Where to find help?


Recognising symptoms of mutism in kindergarten or school is important, even if a child is not officially diagnosed.

Many children may be silent or speak little when they begin in a new kindergarten or school. However, if a child remains silent or speaks only to certain people for 1 to 3 months after beginning in a new kindergarten or school, it is worth considering how the child could be actively supported in kindergarten or school. The sooner a child receives understanding and support, the better. Consequently, staff of kindergarten and school should be given information and practical tools on basics principles of how to behave when they encounter a silent or little-speaking child.

If symptoms of silence continue, it is worthwhile to refer a child to further diagnosis and care. Help is most easily found from general health services, that is, maternity/ early childhood health care, family counselling, or school health care. From these services, a child can be referred to a psychologist and/ or speech therapist if needed.


In Finland, a doctor always makes diagnoses. A diagnosis can be made by a doctor in healthcare or maternity/early childhood services, or school. If needed, a doctor can refer a child for assessment by a child psychiatrist, according to local practice. Plans for the child can include rehabilitation with a speech therapist or psychologist. Rehabilitation usually begins by municipal financial commitment. Financial support for further rehabilitation can be applied for via Kela, especially if a child has many symptoms or symptoms of mutism have strong negative effects on a child’s performance.

If an evaluation by basic health services raises concerns about a child’s growth, development or mental wellbeing and/ or the offered care does not alleviate a child’s symptoms within approx. 6 months, the child can be referred to specialized care assessment.

Specialized care aims to 1) holistically map a child’s symptoms, strengths and weaknesses in his or her own daily environment at home, kindergarten/ school and hobbies and 2) plan care according to a child’s current needs. As situational difficulties in speaking, that is selective mutism, has many and various background factors, children need different types of care and support in kindergarten and school.


Sometimes, family therapy can be a useful approach, because a child who does not speak needs a lot of support and understanding from their parents and family. Also important is that people working with the child and their family receives in-house training and information about care regarding situational difficulties in speaking/ selective mutism.

Professional healthcare training regarding selective mutism does not yet exist in Finland. However, speech therapist Maggie Johnson has many trainings regarding treatment for selective mutism and many workers, psychologists and especially speech therapists have participated in these trainings. It is also possible to become familiar with the field through literature or other international treatment models.

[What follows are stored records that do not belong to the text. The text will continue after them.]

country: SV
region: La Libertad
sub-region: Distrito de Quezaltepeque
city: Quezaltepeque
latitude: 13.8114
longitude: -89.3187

Sometimes, it is difficult to find somebody with relevant knowledge or experience where you live. Having an interest in becoming familiar with the issue is already a good and important start. Holistically understanding symptoms of mutism will help to plan therapeutic care and rehabilitation for a child for the maximum benefit of the child.

Experiences of families regarding referral to care and receiving help vary greatly. Symptoms of selective mutism are not very well known and are not always recognized. Symptoms of mutism can cause confusion and worry in kindergarten, school and health care or social services. Consequently, attempts to help a child may in fact increase anxiety for the child and their family, and actually make the situation worse. Information and understanding will help to target care and support for the benefit of both the child and their family

Regional differences may exist in how to apply for and receive help. Below are two examples from different regions regarding access to care.

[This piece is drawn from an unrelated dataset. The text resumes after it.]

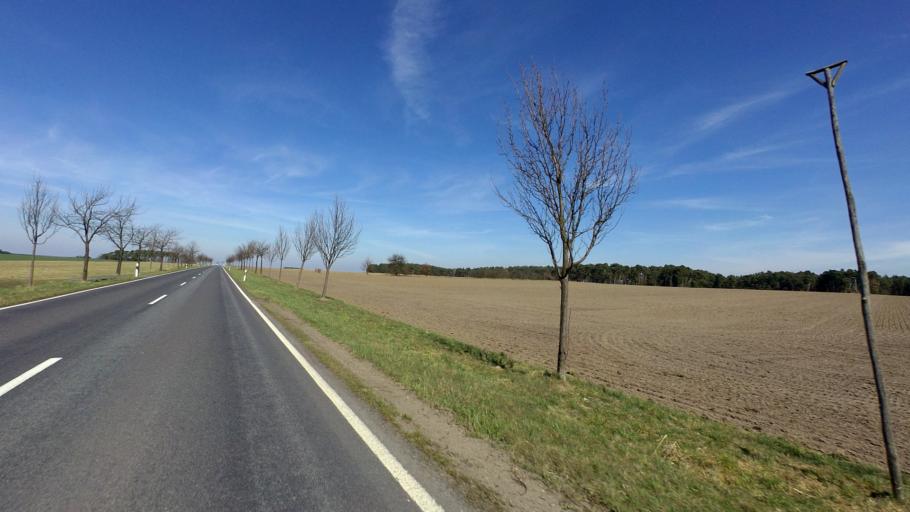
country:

Access to care happens by addressing the issue of difficulties in speaking in maternity/ early childhood services, family counselling or school health care. From here, referrals will be made to health care speech therapists or psychologists. Usually before the rehabilitation period begins, cases are evaluated by a psychologist and speech therapist, sometimes also by a child psychiatrist. A diagnosis is usually given before rehabilitation begins, although sometimes, it can be given after a short rehabilitation period. Rehabilitation payments are covered by the municipality (periods of 10 to 20 sessions); longer periods are covered by Kela. Usually, rehabilitation payments begin through the municipality and if needed, continued through Kela.


Access to treatment requires addressing the issue of difficulties in speaking in maternity/ early childhood services, family counselling or school health care. From here, evaluations can be made by health care speech therapists or psychologists. If selective mutism is suspected, the child will be referred by a speech therapist or psychologist to child psychiatric services in the child’s own community. In vicinities of Oulu, referral can be made according to need to Oys child psychiatric services, either through family counselling or consultative child psychiatry. If phoniatrics or pediatric neurology suspect selective mutism or make a diagnosis, a child will be referred to child psychiatric services by request for consultation or referral to Oys child psychiatric services. Longer periods of speech therapy in Oys are available via Kela if other related challenges and language difficulties exist.